Both of the major studies performed demonstrate that the Georgia Pacific Pulp mill discharge area offshore has lower levels of contamination when compared to reference areas at South Beach and North Yaquina (see reports links above or at bottom for maps of reference areas). This applies to the sediment, the water and the toxins that we looked at in animals in these areas. We looked at organic compounds like PCBs, as well as PBDEs, phenols, trace metals and trace mercury. This wasn’t the case when we looked at the intertidal areas where Nye Beach did have higher levels have higher levels of toxins exceeding conservative TRVs, however this cannot be solely attributed to the GP discharge due all the runoff and sewer issues we are all aware of in this same intertidal area.

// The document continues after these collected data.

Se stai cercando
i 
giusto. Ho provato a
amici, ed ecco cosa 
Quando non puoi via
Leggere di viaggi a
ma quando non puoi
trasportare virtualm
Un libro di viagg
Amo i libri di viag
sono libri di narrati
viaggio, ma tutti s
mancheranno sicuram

One area of the studies that has been particularly concerning to our recreational audience was actually the elevated levels and concentrations of toxins found at South Beach, an extremely popular recreational area for our members. With the exception of intertidal, by an large this area is accumulating more toxins than the pulp mill’s discharge area and the north Yaquina reference area. This was pretty consistent with the majority of thing we tested for in sediment, water and animals. None of the concentrations were at levels that could affect humans (yet), but certainly we found plenty of trace metals and toxins at South Beach exceeding conservative toxicity reference values, which means they are having some sort of impact on the environment and the animals that live there.

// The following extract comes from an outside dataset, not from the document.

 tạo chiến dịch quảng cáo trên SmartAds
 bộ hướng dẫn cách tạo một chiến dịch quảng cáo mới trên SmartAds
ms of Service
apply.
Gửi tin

Where We’ve Come, Where We’re Going
We’ve eliminated unnecessary and potentially harmful wastestreams like Marion County landfill leachate. We’ve accomplished an extensive amount of monitoring surveys to address the majority of questions and concerns that individuals have had with respect to the pulp mill’s outfall and impact on the environment. More than anything we’ve established an excellent baseline for looking at these toxins and contaminants over the long run. This is extremely important as we continue to develop, urbanize or industrialize areas around Nye Beach and Newport, as we will be able to track by comparing future studies the impacts of these types of planning and resource-use decisions on our nearshore ocean environment. There is really no place in Oregon’s nearshore ocean environment where we’ve collected such an extensive amount of ocean survey data.

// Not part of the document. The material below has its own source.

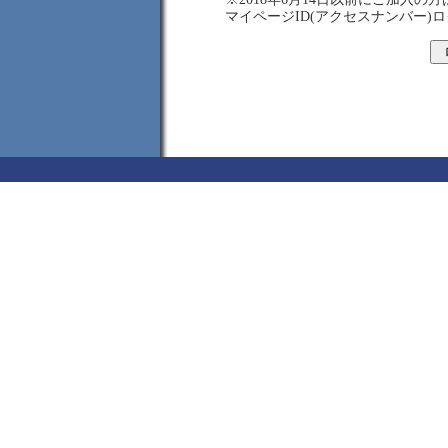
マイページID(アクセスナンバー)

From a campaign perspective, many of our goals have been accomplished with really just a couple of issues lingering for our chapters to evaluate where they stand and any future work. Sure the outfall discharge is ugly appearing as a dark plume in our nearshore, we never won any of the battles on this turbidity issue; but we did eliminate some wastestreams, answer a lot of questions with respect to what’s in the discharge, whether its of concern to human health and whether or not it’s causing noticeable changes to the ocean environment compared to a couple of nearby reference areas. In the coming months, our chapters will be further evaluating this campaign, but for now…a lot of history to chew on.